L’éducation positive est plutôt bien perçue par le terrain des écoles. Elle rejoint une certaine attente des enseignants qui cherchent des manières de développer une atmosphère plus favorable dans les classes. Il y a en ce moment une telle négativité ressentie autour de l’acte d’enseigner - stress, inquiétudes face à l’avenir, surinvestissement et pression des parents, procéduralisation du travail scolaire - que les PE cherchent des portes de sortie : ce peut être aller faire classe en forêt ou chercher du bien-être par le yoga ou l’éducation positive. Mais il ne faudrait pas se tromper d’objectif : l’école n’est pas un club de loisirs qui doit rendre les enfants heureux, mais un lieu où sécuriser, donc civiliser leurs apprentissages.
Le bien-être à l'école n'est pas un objectif ?
C’est toujours mieux d’apprendre dans un contexte accueillant, mais toute l’histoire de la pédagogie montre que le déplaisir fait partie du processus et les enseignants, au fond, le savent très bien. Il leur arrive de sanctionner à juste titre et de laisser les enfants vivre des expériences négatives. Certains courants de l’éducation positive professent qu’il vaut mieux 1 000 renforcements positifs qu’un renforcement négatif. Pourtant, philosophiquement et éthiquement, certains interdits sont fondamentaux et nécessaires pour structurer une société ou une classe. Enseigner le discernement, c’est en fait enseigner la différence entre le bon et le mauvais bien-être : celui qui aide à apprendre et celui qui en dissuade, en tournant le dos au réel lorsqu’il s’avère contrariant.
L'éducation positive dit s'appuyer sur les neurosciences...

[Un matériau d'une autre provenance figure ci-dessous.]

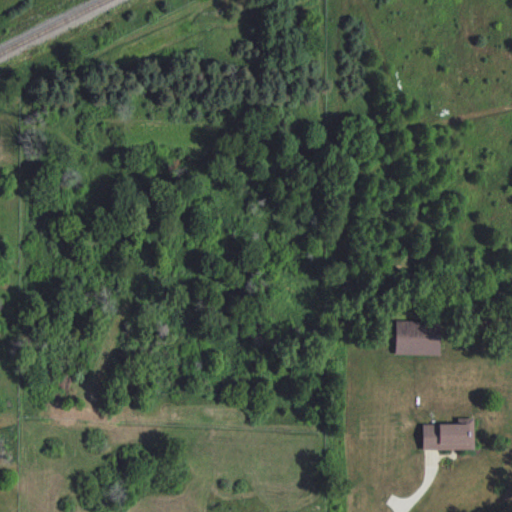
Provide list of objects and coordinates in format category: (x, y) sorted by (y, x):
railway: (49, 25)
building: (417, 337)
building: (448, 435)
road: (420, 484)
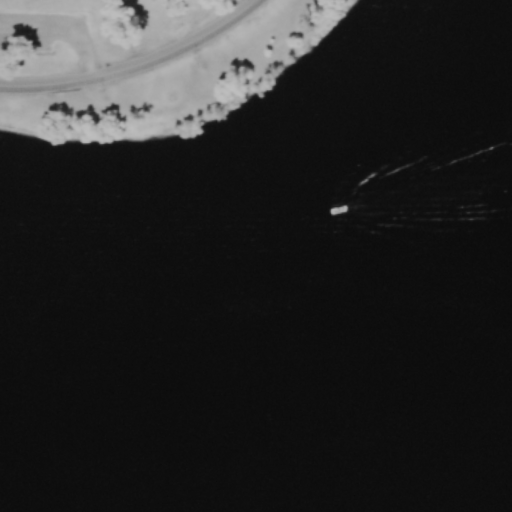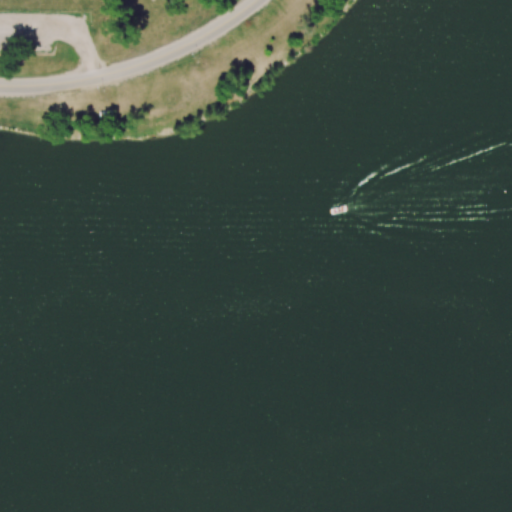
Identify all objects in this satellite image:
parking lot: (37, 28)
road: (136, 66)
park: (249, 161)
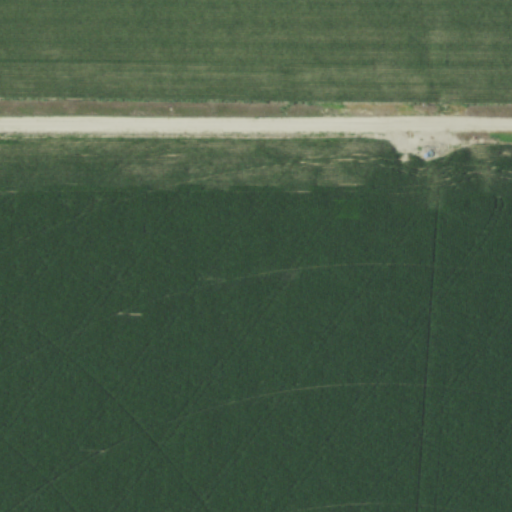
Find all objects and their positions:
road: (256, 126)
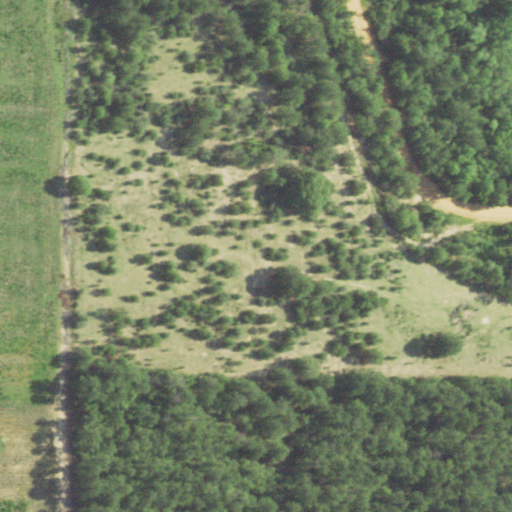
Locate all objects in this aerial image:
road: (400, 140)
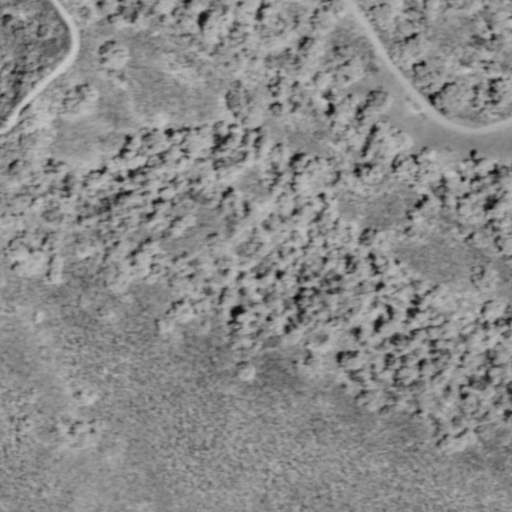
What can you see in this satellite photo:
park: (343, 400)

Lorsque les neurosciences ou la psychologie cognitive mesurent la qualité d’une pédagogie à la dose de félicité qu’elle procure, elles renforcent le risque de s’affranchir des contraintes de l’instruction publique. Enseigner a une vocation prescriptive, définie par des programmes, des objectifs d’apprentissage et de formation du citoyen : impossible de former tous les élèves sans fixer des limites à chacun. L’ignorer, c’est exclure d’un coup toute la recherche didactique. Le bonheur qu’ont les enfants de venir à l’école devrait résulter de leur progressive émancipation, pas l’inverse. Survaloriser le bien-être ou la menace d’exclusion sont les deux faces d’une même désorientation : on se précipite vers le bon conditionnement, alors que c’est l’intelligence qu’il faudrait former patiemment. C’est difficile à l’ère de l’impatience et de l’excitation.